CONSIGNES:
**a.** Pour chaque affirmation ci-dessous, dites si elle concorde avec l’entretien en répondant par oui ou par non, puis citez mot pour mot les mots de l’entretien qui tranchent. (i) Julia Sinkevych a quitté Kyiv dès le début de la guerre. (ii) Elle a rencontré Laurence Herszberg en 2014. (iii) La proposition de présider le jury lui est arrivée par un appel téléphonique.
**b.** Recopiez fidèlement le passage de l’entretien qui commence à « Comme ça, par » et va jusqu’à « la frontière polonaise. » inclus.

Quel a été votre parcours depuis le début de la guerre ?
Julia Sinkevych – Dès les premiers jours, j’ai essayé de trouver du sens à mes actions. J’étais à Kyiv, et mon métier de productrice n’avait plus aucune normalité. J’ai plusieurs projets, ou plutôt, j’avais plusieurs projets. Je terminais un film, je préparais un festival, mais j’ai tout arrêté. Ce n’est plus une priorité. Je n’ai pas quitté Kyiv tout de suite, j’ai d’abord travaillé comme assistante/fixeuse pour un journaliste du Monde. Je rencontrais des gens que je connais chaque jour dans Kyiv désertée, et tous faisaient des choses étranges, fabriquaient des cocktails Molotov, sauvaient des animaux, transportaient du matériel militaire… On se regardait dans les yeux et on ne voulait pas partir. Je n’ai pas eu le temps de penser. J’ai juste fait ce que je devais faire. Plusieurs nuits consécutives, je n’ai pas pu dormir, mais il faut croire que la tolérance humaine à la tension est très élevée.
Comment la proposition de Laurence Herszberg d’être présidente du jury de Séries Mania est-elle arrivée ?
Comme ça, par SMS. J’ai été surprise et honorée. Je lui ai demandé si elle était certaine, car je n’étais pas assurée de pouvoir venir et j’ignorais si je serais vivante au moment du festival. J’ai rencontré Laurence Herszberg en 2014, alors que la guerre du Donbass avait commencé. J’ai montré des films ukrainiens au Forum des Images, qu’elle dirigeait à Paris. Ensuite, en tant que patronne du Festival international du film d’Odessa, j’ai lancé un partenariat avec Séries Mania, participé à des sessions de pitch pour mettre en avant des projets ukrainiens et de pays de l’Est. C’était normal pour moi d’accepter sa proposition, malgré les incertitudes. Alors, j’ai fini par quitter Kyiv pour Lviv, avec ma mère, ma tante et un chat. Ici, l’aéroport a été bombardé, les sirènes nous réveillent la nuit, tout le monde dans la rue est stressé. Demain, je dois passer la frontière polonaise.

DONNÉES ENREGISTRÉES:
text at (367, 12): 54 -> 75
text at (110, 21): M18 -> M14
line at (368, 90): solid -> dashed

RÉSULTATS ATTENDUS:
**a.**
(i) Non : « Je n’ai pas quitté Kyiv tout de suite »
(ii) Oui : « J’ai rencontré Laurence Herszberg en 2014 »
(iii) Non : « Comme ça, par SMS. »

**b.**
Comme ça, par SMS. J’ai été surprise et honorée. Je lui ai demandé si elle était certaine, car je n’étais pas assurée de pouvoir venir et j’ignorais si je serais vivante au moment du festival. J’ai rencontré Laurence Herszberg en 2014, alors que la guerre du Donbass avait commencé. J’ai montré des films ukrainiens au Forum des Images, qu’elle dirigeait à Paris. Ensuite, en tant que patronne du Festival international du film d’Odessa, j’ai lancé un partenariat avec Séries Mania, participé à des sessions de pitch pour mettre en avant des projets ukrainiens et de pays de l’Est. C’était normal pour moi d’accepter sa proposition, malgré les incertitudes. Alors, j’ai fini par quitter Kyiv pour Lviv, avec ma mère, ma tante et un chat. Ici, l’aéroport a été bombardé, les sirènes nous réveillent la nuit, tout le monde dans la rue est stressé. Demain, je dois passer la frontière polonaise.